Arvid Harnack


Arvid Harnack was a German jurist, Marxist economist, and German resistance fighter in Nazi Germany.

Early years

Harnack was the son of literary history professor Otto Harnack, the elder brother of Falk Harnack, Inge Harnack and Angela Harnack as well as the nephew of theologian Adolf von Harnack. From 1919 to 1923, he studied law in Jena, Graz, and Hamburg and became a Doctor of Law in 1924.
From 1926 to 1928, he studied economics at the University of Wisconsin in Madison in the United States, where, in 1926, he married the literary historian Mildred Fish. In 1929-1930 he became a Doctor of Philosophy in Gießen, producing as his thesis Die vormarxistische Arbeiterbewegung in den Vereinigten Staaten. Along with the Gießen economist Friedrich Lenz, he founded the Wissenschaftliche Arbeitsgemeinschaft zum Studium der sowjetischen Planwirtschaft, or ARPLAN in 1931. Harnack was made First Secretary of this group, which counted about 50 members. At the height of the Great Depression, Harnack's hope, apparently, was that Germany could serve as a spiritual and economic bridge between East and West.

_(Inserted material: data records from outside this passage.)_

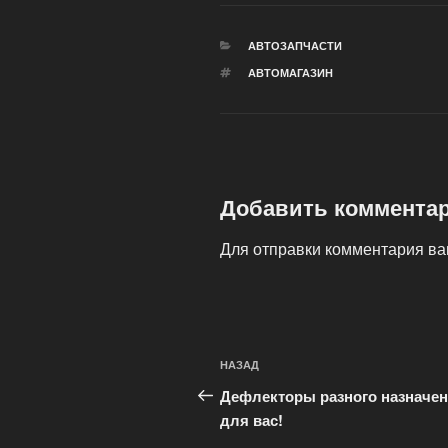
РУБРИКИ
АВТОЗАПЧАСТИ
МЕТКИ
АВТОМАГАЗИН
Добавить коммента
Для отправки комментария в
Навигация
Предыдущая
НАЗАД
по
запись:
Дефлекторы разного назначе
записям
для вас!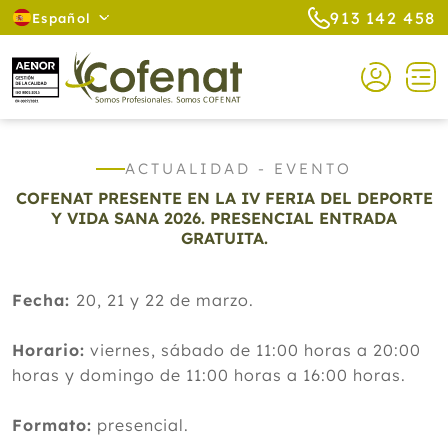
913 142 458
Español
ACTUALIDAD - EVENTO
COFENAT PRESENTE EN LA IV FERIA DEL DEPORTE
Y VIDA SANA 2026. PRESENCIAL ENTRADA
GRATUITA.
Fecha:
20, 21 y 22 de marzo.
Horario:
viernes, sábado de 11:00 horas a 20:00
horas y domingo de 11:00 horas a 16:00 horas.
Formato:
presencial.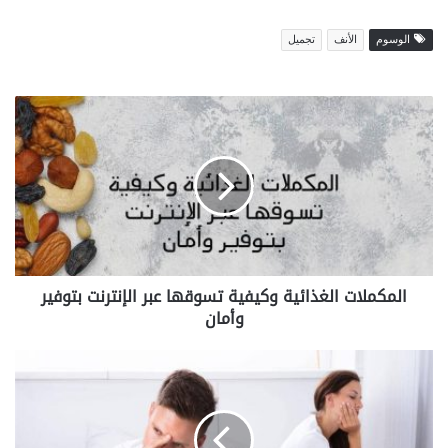
الوسوم
الأنف
تجميل
المكملات
الغذائية
وكيفية
تسوقها
عبر
الإنترنت
بتوفير
وأمان
المكملات الغذائية وكيفية تسوقها عبر الإنترنت بتوفير
وأمان
علاج
ضعف
الانتصاب
لدى
الرجال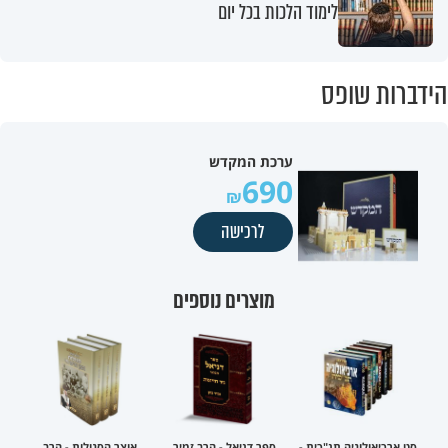
לימוד הלכות בכל יום
הידברות שופס
ערכת המקדש
690
לרכישה
מוצרים נוספים
סט ארכיאולוגיה תנ"כית -
ספר דניאל - הרב זמיר
אוצר הסגולות - הרב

The first meeting of the group took place on 3 and 4 January 1932. In August and September of the same year, a three-week trip to the Soviet Union was organized with the help of the Soviet embassy in Berlin. The Soviet economy was observed in Moscow, Leningrad, Odesa, Kiew, and in the Dnieper region. Trips to the United States in 1937 and 1939 would follow, during which Harnack unsuccessfully tried to create a basis of communication with Washington.

Resistance

In 1933, after Hitler's rise to power made it necessary to dissolve ARPLAN, Harnack was given a post as a scientific expert in the Reich Economic Ministry. The same year, he also finished his legal qualifications in Jena, successfully completing the junior law examination.
Together with his wife, Mildred, the writer, Adam Kuckhoff, and his wife, Greta, Harnack assembled a discussion circle which debated political perspectives on the time after the National Socialists' expected downfall or overthrow.
By 1935, Harnack was active as a lecturer on foreign policy at the University of Berlin.
From 1937–41, Harnack, through a contact of his American wife, Mildred, held close contact with Donald Heath, the First Secretary at the US Embassy, to inform the US about Hitler's preparations for war. In 1941, after the Americans left Berlin, Harnack was contacted by the Soviets and agreed to supply them with information about Hitler's war preparations. Unbeknownst to him, they applied the code names Balte and Corsican to him. While Harnack's relations with the Americans had been based on a mutual friendship with Heath, his relation with the Soviets was reluctant, as he didn't trust Stalin.
As a cover, Harnack became a member of the NSDAP in 1937. In 1935 came his first contact with Harro Schulze-Boysen, an air force lieutenant and descendant of an old German military family, and, in 1940, with the Communists Hilde Rake and Hans Coppi, as well as with socialists like Adolf Grimme.
The resulting network was far-reaching and didn't have a name. After the arrests, the Gestapo labeled them Red Orchestra. In the Gestapo's terms, a spy hitting Morse codes was a pianist, a group of pianists formed an orchestra, and, as Communists, they were red. In reality, the resistance group had members from all walks of life. Membership included people from all social classes and age groups, and also from varied religious ideologies, e.g., mainly communist and National Bolshevik, and Jews and Christians. The group was also 40% female.
In 1941, Harnack sent the Soviets information about the forthcoming invasion. That same year, he published the resistance magazine, Die innere Front. At about the same time, he received information from Rudolf von Scheliha about the Final Solution.

Trial and death

In 1941, through a Soviet military blunder, addresses of members of the group were transmitted across Europe in an attempt by the Soviets to re-connect with the resisters. A year later, in July 1942, the Decryption Department of the Oberkommando des Heeres managed to decode the group's radio messages, and the Gestapo pounced. On 7 September, Arvid and Mildred Harnack were arrested. Arvid Harnack was sentenced to death on 19 December after a four-day trial before the Reichskriegsgericht, and was put to death three days later at Plötzensee Prison in Berlin. Hitler re-instated the death by hanging for them and secretly had the meat hooks installed at Plötzensee, which became publicly known only 2 1/2 years later during the July 20th executions. Harnack's wife Mildred was originally given six years in prison, but Hitler swiftly cancelled the sentence and ordered a new trial, which pronounced the desired death sentence. After execution, both of their bodies were released to Hermann Stieve, anatomy professor at Humboldt University, to be dissected for research. A cenotaph was installed for them after the war by Arvid's brother Falk Harnack, a member of the White Rose resistance group, at Zehlendorf Cemetery, the location of their remains is unknown.